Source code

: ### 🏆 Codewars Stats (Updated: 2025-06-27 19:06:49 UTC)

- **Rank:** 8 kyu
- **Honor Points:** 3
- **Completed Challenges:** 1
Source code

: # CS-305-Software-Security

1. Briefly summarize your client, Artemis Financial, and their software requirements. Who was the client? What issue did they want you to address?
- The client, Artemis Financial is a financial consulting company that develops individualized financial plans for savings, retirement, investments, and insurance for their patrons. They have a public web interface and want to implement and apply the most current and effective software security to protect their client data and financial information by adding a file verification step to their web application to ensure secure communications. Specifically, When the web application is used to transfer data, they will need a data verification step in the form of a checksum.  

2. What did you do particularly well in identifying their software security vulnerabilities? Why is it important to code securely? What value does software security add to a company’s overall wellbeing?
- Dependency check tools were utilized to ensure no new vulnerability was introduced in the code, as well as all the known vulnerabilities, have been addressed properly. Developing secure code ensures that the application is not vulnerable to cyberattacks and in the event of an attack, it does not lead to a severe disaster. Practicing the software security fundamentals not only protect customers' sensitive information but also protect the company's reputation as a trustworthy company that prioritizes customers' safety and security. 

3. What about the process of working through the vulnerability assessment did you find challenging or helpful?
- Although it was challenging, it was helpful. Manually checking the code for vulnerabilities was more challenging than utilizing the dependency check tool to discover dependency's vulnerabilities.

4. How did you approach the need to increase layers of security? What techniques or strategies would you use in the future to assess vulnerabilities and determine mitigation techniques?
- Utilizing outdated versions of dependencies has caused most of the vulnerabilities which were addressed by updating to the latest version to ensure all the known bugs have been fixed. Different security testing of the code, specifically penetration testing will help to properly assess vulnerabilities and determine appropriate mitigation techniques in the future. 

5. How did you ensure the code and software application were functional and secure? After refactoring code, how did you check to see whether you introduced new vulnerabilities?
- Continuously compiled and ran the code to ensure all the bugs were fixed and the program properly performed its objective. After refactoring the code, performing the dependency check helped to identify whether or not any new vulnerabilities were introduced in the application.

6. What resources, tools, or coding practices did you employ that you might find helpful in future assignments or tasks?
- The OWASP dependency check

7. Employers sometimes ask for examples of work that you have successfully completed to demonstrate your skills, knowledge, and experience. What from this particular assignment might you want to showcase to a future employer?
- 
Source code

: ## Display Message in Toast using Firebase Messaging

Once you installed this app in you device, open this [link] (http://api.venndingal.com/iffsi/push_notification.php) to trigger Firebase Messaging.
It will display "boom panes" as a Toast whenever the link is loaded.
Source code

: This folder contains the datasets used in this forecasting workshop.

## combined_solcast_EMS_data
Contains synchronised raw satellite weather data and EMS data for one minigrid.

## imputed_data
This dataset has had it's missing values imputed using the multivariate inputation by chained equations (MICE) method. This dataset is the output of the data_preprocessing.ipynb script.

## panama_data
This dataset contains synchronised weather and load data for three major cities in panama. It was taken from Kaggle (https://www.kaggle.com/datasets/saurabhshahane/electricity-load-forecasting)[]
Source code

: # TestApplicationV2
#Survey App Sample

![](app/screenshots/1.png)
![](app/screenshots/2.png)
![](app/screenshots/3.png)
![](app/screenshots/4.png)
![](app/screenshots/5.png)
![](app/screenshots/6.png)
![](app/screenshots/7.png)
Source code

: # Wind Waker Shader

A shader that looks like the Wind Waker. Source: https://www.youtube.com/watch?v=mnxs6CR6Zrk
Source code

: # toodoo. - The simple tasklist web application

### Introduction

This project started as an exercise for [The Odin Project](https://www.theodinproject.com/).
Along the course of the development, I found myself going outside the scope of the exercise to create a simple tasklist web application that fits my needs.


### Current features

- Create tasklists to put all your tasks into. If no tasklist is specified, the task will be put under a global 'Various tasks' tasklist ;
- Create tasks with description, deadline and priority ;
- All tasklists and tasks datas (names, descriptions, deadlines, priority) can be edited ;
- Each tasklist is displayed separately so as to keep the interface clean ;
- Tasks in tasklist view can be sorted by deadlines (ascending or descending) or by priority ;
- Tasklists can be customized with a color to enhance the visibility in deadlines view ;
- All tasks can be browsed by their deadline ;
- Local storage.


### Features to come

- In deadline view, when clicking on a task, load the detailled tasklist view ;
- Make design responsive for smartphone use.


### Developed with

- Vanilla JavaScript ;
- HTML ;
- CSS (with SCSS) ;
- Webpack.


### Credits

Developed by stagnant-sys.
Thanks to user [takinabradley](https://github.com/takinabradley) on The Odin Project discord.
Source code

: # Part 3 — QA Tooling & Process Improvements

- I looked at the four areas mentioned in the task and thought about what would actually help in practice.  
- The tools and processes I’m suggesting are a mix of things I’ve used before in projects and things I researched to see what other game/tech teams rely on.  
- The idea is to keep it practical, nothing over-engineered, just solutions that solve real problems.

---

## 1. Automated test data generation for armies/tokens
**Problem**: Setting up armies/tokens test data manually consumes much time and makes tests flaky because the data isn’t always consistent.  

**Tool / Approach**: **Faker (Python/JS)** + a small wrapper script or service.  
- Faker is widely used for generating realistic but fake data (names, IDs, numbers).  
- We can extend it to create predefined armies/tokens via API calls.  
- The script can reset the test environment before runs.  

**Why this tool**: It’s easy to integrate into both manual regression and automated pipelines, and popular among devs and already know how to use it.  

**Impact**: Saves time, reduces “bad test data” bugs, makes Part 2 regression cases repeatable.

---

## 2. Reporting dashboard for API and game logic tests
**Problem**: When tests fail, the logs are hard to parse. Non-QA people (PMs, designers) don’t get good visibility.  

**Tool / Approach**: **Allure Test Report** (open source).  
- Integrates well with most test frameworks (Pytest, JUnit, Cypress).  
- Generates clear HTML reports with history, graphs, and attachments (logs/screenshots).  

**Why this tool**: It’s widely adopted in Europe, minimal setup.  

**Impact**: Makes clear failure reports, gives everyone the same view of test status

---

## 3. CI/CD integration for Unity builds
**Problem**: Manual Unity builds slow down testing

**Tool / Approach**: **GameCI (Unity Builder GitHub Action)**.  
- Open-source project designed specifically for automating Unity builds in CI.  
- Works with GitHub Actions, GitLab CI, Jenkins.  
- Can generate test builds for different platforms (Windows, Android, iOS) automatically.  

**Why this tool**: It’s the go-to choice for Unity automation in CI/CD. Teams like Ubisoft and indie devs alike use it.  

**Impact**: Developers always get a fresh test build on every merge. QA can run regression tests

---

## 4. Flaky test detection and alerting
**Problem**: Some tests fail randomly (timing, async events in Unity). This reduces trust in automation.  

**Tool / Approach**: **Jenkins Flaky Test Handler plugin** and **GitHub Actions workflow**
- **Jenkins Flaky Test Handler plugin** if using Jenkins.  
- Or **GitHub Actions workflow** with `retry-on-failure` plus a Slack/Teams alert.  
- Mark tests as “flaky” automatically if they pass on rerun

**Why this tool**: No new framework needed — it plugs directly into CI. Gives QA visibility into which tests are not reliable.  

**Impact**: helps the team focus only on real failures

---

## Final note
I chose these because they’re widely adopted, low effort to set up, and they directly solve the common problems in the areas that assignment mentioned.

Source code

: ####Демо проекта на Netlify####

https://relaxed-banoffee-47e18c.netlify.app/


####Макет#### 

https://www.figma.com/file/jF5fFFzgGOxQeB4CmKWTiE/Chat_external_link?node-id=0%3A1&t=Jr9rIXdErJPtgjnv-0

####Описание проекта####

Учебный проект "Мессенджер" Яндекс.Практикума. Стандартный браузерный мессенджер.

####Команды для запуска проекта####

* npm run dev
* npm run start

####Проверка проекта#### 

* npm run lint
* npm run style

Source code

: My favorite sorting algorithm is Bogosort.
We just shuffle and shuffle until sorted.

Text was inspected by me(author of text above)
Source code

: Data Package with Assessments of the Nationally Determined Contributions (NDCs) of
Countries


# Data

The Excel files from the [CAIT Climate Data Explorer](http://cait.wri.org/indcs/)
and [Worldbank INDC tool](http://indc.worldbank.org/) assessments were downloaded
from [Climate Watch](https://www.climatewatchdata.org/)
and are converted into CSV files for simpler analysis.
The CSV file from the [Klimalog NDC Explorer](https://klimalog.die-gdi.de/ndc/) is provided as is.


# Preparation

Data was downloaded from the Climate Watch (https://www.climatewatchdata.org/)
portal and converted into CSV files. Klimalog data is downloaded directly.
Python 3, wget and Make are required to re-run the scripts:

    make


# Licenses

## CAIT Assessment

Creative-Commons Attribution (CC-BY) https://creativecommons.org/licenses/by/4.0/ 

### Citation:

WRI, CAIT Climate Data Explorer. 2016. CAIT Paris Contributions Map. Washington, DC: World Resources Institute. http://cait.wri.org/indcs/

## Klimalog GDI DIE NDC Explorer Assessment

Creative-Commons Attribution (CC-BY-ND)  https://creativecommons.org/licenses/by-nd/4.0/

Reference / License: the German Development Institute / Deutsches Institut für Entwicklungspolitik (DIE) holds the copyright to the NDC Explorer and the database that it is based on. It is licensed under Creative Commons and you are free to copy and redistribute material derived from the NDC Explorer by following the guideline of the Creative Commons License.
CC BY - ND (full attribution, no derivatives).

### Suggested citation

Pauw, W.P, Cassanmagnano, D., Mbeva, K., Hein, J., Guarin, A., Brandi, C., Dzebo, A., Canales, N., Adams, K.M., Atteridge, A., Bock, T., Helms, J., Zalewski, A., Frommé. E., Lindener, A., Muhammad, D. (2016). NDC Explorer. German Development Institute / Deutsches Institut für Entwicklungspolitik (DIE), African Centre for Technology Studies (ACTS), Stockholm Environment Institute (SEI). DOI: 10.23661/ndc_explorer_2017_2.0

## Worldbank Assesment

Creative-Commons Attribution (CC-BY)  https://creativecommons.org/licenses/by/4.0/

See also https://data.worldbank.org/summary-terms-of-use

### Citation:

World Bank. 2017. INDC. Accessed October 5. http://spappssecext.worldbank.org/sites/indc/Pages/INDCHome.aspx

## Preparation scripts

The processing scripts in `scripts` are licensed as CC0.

• • •

Rewrite every line between the ones containing "regression cases repeatable." and "alike use it.", both included, switching "Unity" to "Godot" and keeping everything else the same.

**Impact**: Saves time, reduces “bad test data” bugs, makes Part 2 regression cases repeatable.

---

## 2. Reporting dashboard for API and game logic tests
**Problem**: When tests fail, the logs are hard to parse. Non-QA people (PMs, designers) don’t get good visibility.  

**Tool / Approach**: **Allure Test Report** (open source).  
- Integrates well with most test frameworks (Pytest, JUnit, Cypress).  
- Generates clear HTML reports with history, graphs, and attachments (logs/screenshots).  

**Why this tool**: It’s widely adopted in Europe, minimal setup.  

**Impact**: Makes clear failure reports, gives everyone the same view of test status

---

## 3. CI/CD integration for Godot builds
**Problem**: Manual Godot builds slow down testing

**Tool / Approach**: **GameCI (Godot Builder GitHub Action)**.  
- Open-source project designed specifically for automating Godot builds in CI.  
- Works with GitHub Actions, GitLab CI, Jenkins.  
- Can generate test builds for different platforms (Windows, Android, iOS) automatically.  

**Why this tool**: It’s the go-to choice for Godot automation in CI/CD. Teams like Ubisoft and indie devs alike use it.  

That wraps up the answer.